## [Texte fourni]
• • • • • • •

Comment les destinataires de l’Exhortation Apostolique ont-ils reçu le message ? Comment l’ont-ils traduit ? Quel discours politique ont-ils mis en place pour mettre en valeur ce qui leur a été confié ? Toutes ces questions demeurent sans réponse. Tout se passe comme si les discours actuels des hiérarchies chrétiennes orientales ignorent les propos de la dite Exhortation Apostolique, pour ne pas dire qu’elles lui seraient hostiles. On a récemment entendu un synode d’évêques exprimer ses préoccupations et ses peurs sur l’avenir du Liban et ses équilibres démographiques, à la suite de l’afflux des réfugiés de Syrie. Il ne fait aucun doute qu’un tel afflux puisse avoir un aspect et des conséquences politiques mais cela n’est pas l’affaire de l’église. Cette dernière fixe les règles morales du problème et rien d’autre. La dignité humaine, inlassablement répétée par Benoît XVI, n’est point tributaire de l’identité religieuse ou sectaire et n’est pas conditionnée par le poids numérique des uns et des autres.

• • • • • • •

## [Consigne]
Résumez en quelques phrases le paragraphe du texte sur l’Exhortation Apostolique qui commence par « Comment les destinataires », sans perdre ses idées principales.

## [Données fournies]
• • • • • • •

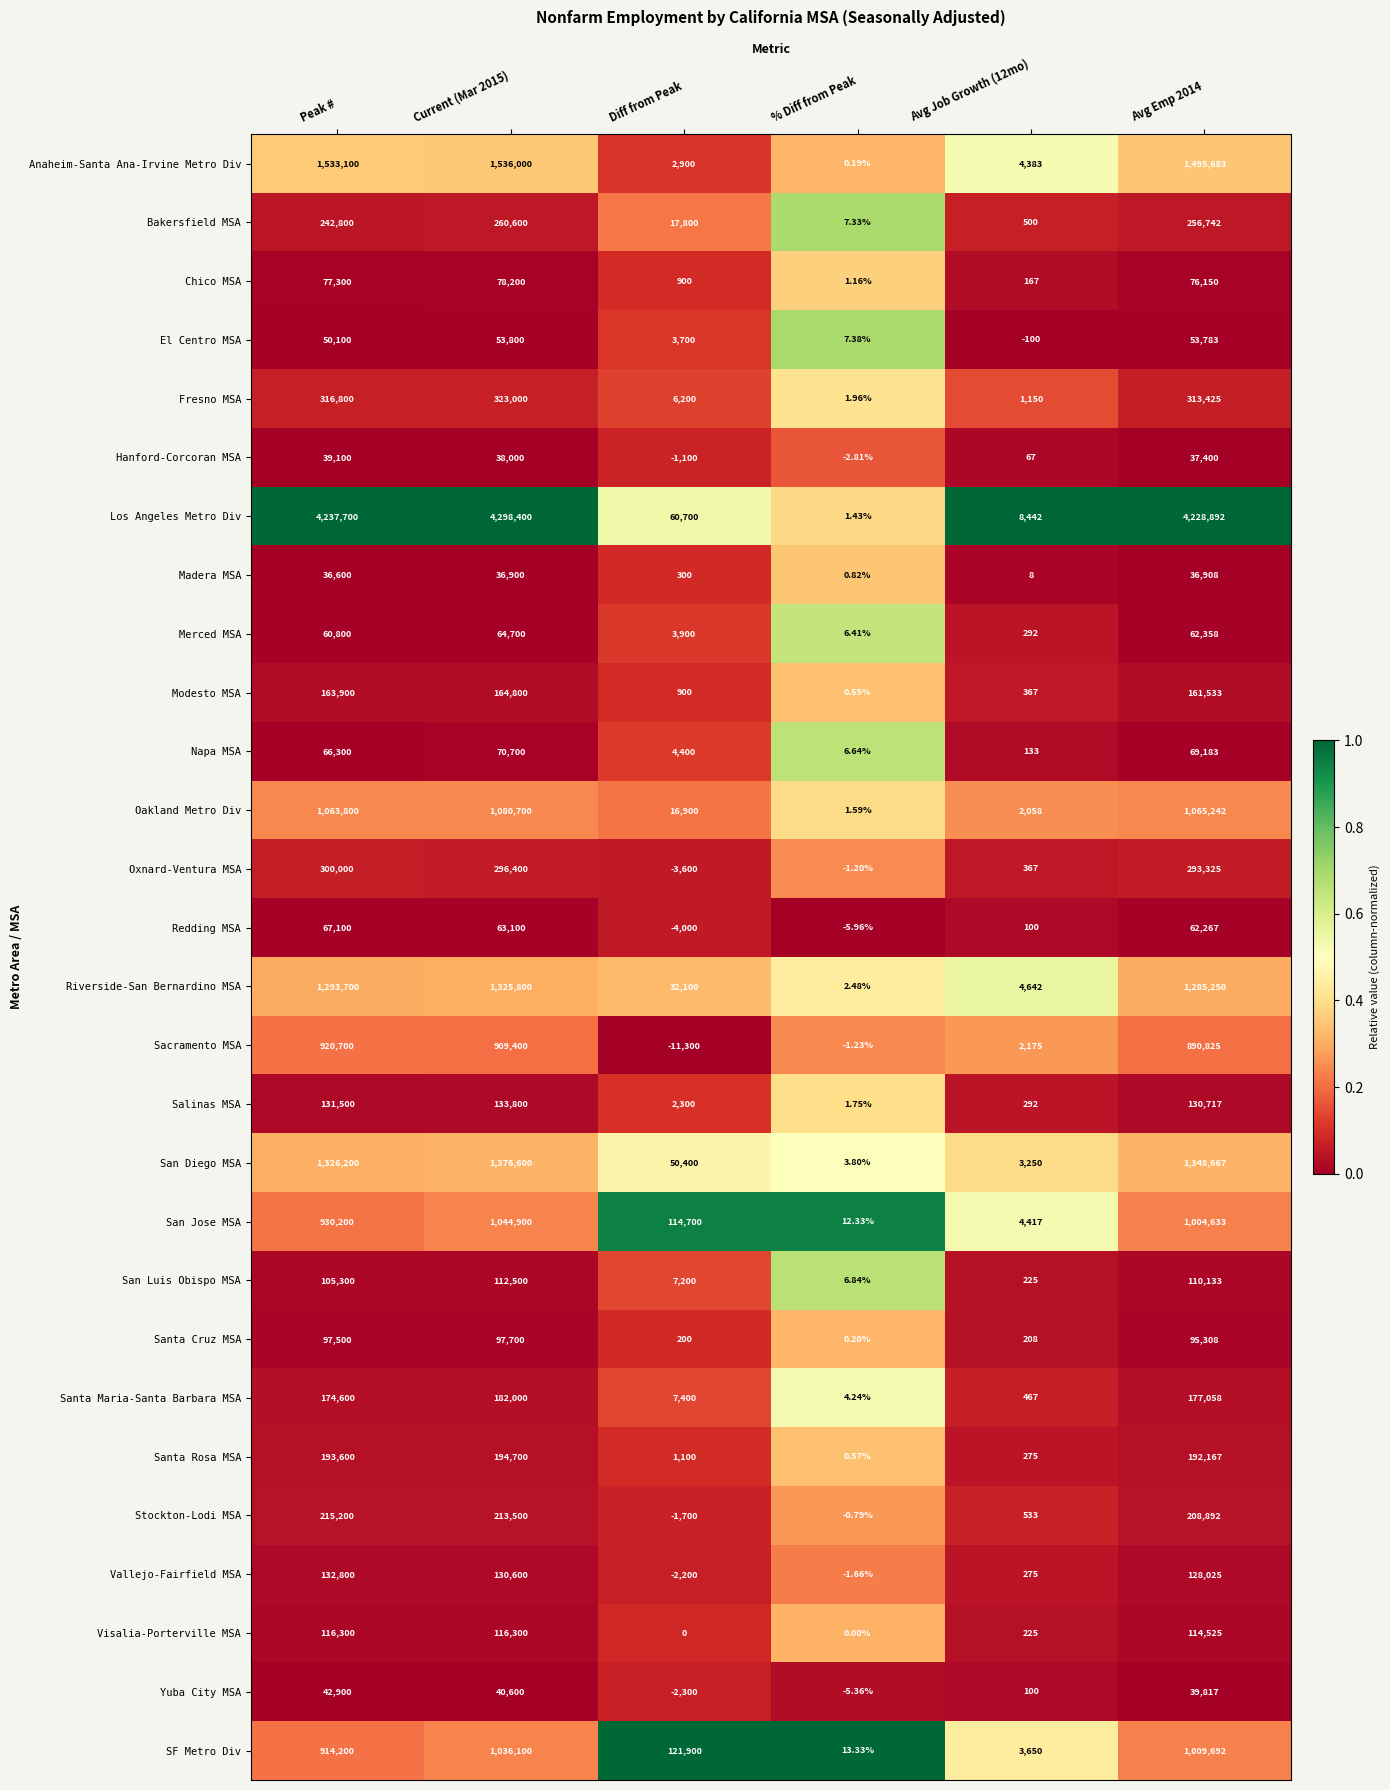

Which category has the lowest value across all series?

Diff from Peak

• • • • • • •

## [Corrigé]
On ignore comment les destinataires de l’Exhortation Apostolique ont reçu et traduit son message, et quel discours politique ils en ont tiré. Les hiérarchies chrétiennes orientales semblent ne pas en tenir compte, voire y être hostiles. Un synode d’évêques a récemment dit craindre pour l’avenir du Liban et ses équilibres démographiques après l’afflux de réfugiés de Syrie. Cet afflux a sans doute des conséquences politiques, mais ce n’est pas l’affaire de l’église, qui fixe seulement les règles morales. La dignité humaine, sans cesse rappelée par Benoît XVI, ne dépend ni de l’identité religieuse ou sectaire ni du poids numérique de chacun.